▸ **WHAT TO DO**:
1. Duplicate the text on comparing two strings with dynamic programming word for word, between "The problems in" and "into a transition.", inclusive.
2. In the text on comparing two strings with dynamic programming, which two problems add the complexity of special characters that can match multiple things?

▸ **SOURCE EXTRACT**:

Edit Distance from the previous lesson is the template for a whole family of problems. Any time you’re comparing two strings — finding common parts, matching patterns, counting transformations — you’re drawing a 2D table where one string indexes the rows and the other indexes the columns.
The structure is always the same: dp[i][j] answers a question about the first i characters of one string and the first j characters of the other. The recurrence depends on whether the current characters match and what operations are allowed.
The problems in this lesson get progressively harder, with Regular Expression and Wildcard Matching adding the complexity of special characters that can match multiple things. The key is not to memorize those recurrences — it’s to reason through “what can the current pattern character do?” and translate each possibility into a transition.

▸ **GIVEN DATA**:

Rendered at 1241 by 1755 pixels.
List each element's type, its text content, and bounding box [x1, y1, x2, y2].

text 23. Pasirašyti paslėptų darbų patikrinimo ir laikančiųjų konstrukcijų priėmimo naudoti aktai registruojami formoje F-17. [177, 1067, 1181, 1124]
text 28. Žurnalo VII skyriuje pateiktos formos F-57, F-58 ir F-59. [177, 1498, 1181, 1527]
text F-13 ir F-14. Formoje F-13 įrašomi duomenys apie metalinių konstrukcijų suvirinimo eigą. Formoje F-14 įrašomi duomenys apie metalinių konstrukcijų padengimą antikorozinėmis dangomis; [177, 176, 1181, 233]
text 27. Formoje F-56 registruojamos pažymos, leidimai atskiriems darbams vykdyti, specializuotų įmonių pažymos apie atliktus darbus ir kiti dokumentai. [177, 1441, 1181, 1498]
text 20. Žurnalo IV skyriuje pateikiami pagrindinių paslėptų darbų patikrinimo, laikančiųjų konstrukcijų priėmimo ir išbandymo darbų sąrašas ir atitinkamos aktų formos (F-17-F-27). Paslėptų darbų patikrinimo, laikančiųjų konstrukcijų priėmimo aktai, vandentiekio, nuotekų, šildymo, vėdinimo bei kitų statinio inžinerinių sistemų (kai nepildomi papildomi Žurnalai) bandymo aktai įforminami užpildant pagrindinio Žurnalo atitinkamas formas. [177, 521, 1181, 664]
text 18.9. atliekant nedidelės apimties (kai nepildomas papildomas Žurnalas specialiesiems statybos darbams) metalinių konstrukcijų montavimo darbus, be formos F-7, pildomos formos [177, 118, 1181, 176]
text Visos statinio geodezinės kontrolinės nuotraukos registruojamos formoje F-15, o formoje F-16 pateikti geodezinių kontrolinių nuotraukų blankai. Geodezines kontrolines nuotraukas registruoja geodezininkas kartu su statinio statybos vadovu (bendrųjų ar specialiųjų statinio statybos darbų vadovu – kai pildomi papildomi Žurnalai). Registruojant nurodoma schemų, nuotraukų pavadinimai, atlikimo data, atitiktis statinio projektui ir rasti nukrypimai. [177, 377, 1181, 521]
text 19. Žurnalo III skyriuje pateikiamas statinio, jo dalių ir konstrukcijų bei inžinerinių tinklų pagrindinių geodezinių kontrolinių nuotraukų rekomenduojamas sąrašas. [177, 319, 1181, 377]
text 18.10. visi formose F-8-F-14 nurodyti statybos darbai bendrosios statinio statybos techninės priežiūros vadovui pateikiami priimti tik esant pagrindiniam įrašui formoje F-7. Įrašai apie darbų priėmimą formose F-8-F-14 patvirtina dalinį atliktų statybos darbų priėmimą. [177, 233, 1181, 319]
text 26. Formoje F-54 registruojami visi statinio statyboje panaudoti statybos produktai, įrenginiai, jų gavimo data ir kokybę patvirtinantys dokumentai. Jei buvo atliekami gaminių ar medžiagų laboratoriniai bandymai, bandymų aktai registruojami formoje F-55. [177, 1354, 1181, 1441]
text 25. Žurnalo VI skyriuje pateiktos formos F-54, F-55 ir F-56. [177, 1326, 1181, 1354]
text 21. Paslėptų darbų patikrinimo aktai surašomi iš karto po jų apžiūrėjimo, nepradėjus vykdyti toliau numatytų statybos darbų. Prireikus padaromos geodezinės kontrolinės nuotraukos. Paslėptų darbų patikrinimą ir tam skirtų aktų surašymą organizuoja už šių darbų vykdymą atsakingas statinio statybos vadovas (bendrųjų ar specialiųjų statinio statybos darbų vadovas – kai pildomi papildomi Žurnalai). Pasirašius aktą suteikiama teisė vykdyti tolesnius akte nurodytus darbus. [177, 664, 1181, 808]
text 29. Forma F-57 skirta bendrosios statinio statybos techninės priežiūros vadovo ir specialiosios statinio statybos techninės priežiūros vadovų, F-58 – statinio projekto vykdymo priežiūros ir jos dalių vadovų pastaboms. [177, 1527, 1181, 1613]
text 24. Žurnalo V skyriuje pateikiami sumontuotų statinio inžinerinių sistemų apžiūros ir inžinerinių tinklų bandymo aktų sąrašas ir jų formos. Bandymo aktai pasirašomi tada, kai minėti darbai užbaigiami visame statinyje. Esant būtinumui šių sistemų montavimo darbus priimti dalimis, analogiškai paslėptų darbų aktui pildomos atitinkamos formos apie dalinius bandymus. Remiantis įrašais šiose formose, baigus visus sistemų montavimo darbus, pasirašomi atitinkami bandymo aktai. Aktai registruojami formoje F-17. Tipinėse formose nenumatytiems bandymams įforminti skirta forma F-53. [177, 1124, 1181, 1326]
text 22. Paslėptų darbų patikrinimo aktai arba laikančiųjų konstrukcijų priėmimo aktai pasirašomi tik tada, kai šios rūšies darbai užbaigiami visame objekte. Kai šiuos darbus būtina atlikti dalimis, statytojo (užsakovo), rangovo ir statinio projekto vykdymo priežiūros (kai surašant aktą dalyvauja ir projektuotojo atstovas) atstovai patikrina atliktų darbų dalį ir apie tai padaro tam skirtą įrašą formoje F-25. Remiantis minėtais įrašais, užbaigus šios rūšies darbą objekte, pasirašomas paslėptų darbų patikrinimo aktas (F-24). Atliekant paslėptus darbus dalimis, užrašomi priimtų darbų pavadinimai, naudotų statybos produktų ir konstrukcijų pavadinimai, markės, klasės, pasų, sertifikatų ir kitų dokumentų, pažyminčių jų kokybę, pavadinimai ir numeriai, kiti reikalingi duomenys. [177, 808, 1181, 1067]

▸ **LIST OF SOLUTIONS**:
1.
The problems in this lesson get progressively harder, with Regular Expression and Wildcard Matching adding the complexity of special characters that can match multiple things. The key is not to memorize those recurrences — it’s to reason through “what can the current pattern character do?” and translate each possibility into a transition.

2. Regular Expression and Wildcard Matching.